"I am very sure, none the less, that I did not displease her."
The two following days, Léodgard played sentinel again to no purpose. Bathilde did not appear. The windows on the balcony remained closed, and she did not even come to tend the poor rosebush, which, however, was sorely in need of being watered, for the buds were beginning to droop on their stems.
"What! she will allow her rosebush to die, for fear of seeing me!" said Léodgard to himself. "She must be terribly afraid of me, then! Ah! when a woman is so afraid of a man, it is a good sign; she does not fear those who are indifferent to her. But I will stake my head that Ambroisine has been to see her, that it was she who urged her not to show herself any more. How do I know that Bathilde, without letting herself be seen, is not hidden somewhere, at some other window, whence she watches what I do, and says to herself: 'He is still thinking of me!'—If I thought that!—However, I will try this method: I will force myself to stay away for several days, to avoid passing through this street; she will believe that I have ceased to think of her; and perhaps her vexation, or her confidence, will serve me better than this fruitless watching."
Thereupon our lover wrapped himself in his cloak, pulled his hat over his eyes, and, with the air of a man who has suddenly decided upon a course of action, he walked rapidly away and disappeared, without once turning his head.
Léodgard had read only too well Bathilde's guileless heart, that heart which longed to love, and which found happiness even in the pangs which that sentiment already caused it to feel.
The girl had kept the promise she had made her friend; she had not returned to the room with the balcony; but adjoining that room, and, like it, at the front of the house, there was another, occupied by Master Landry and his wife. Since Dame Ragonde had been away, that room had been deserted throughout the day; for the old soldier went down early to his baths, and did not go up to his room again until bedtime.
On the day following Ambroisine's visit, Bathilde remembered that her father had given her an old jacket to mend; the work was not at all urgent, but Bathilde hastened to do it so that she might have an excuse for going to her parents' bedroom. She went there to return the garment belonging to her father; and once she was in that room, which looked on the street, but had no balcony at the windows—because the architects of those days did not make a point of regularity in their buildings—once there, Bathilde could not resist the temptation to go to one of the windows; and, while she pretended to adjust a curtain which presumably did not fall gracefully, she allowed her glance to wander into the street, where she instantly espied the man she had promised to forget.
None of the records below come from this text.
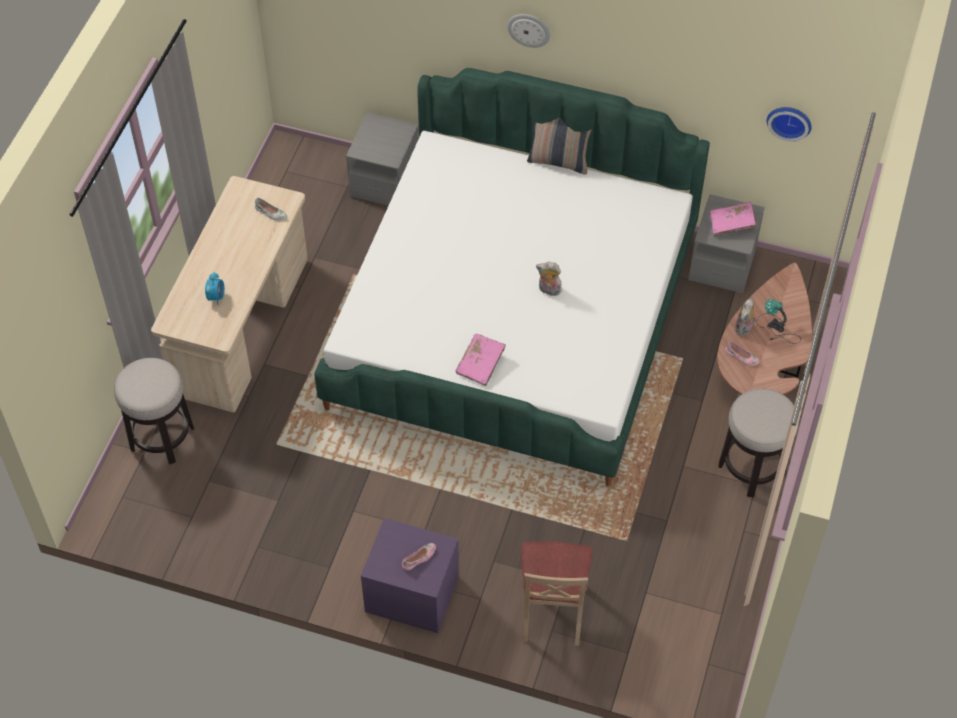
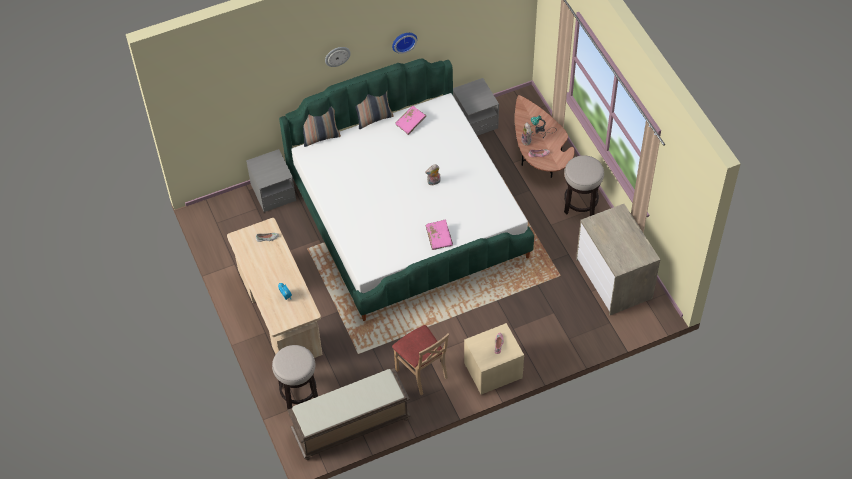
camera: 40 degrees left, 0 degrees up
purple nightstand [361,518,459,633] -> beige nightstand [464,323,524,395]
beige chair [521,541,593,646] -> beige chair moved to [392,325,449,396]
pink book [710,202,756,236] -> pink book moved to [395,106,426,135]
wall clock [767,107,811,142] -> wall clock moved to [392,33,417,54]
none -> brown bench [287,368,411,460]
none -> pillow [303,107,341,147]
none -> dresser [576,204,660,315]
This first step once taken, Bathilde found other excuses for going every day to her father's chamber, where, by putting the curtain aside the least bit in the world, she could look into the street—the eye requires such a narrow space to see so many things!
To excuse herself to her own conscience, Bathilde reasoned thus:
"I promised Ambroisine not to go to the linen closet for a week; and I do not go there. I have business in this room, and I am obliged to come here! It isn't my fault that there are windows here from which I can look into the street."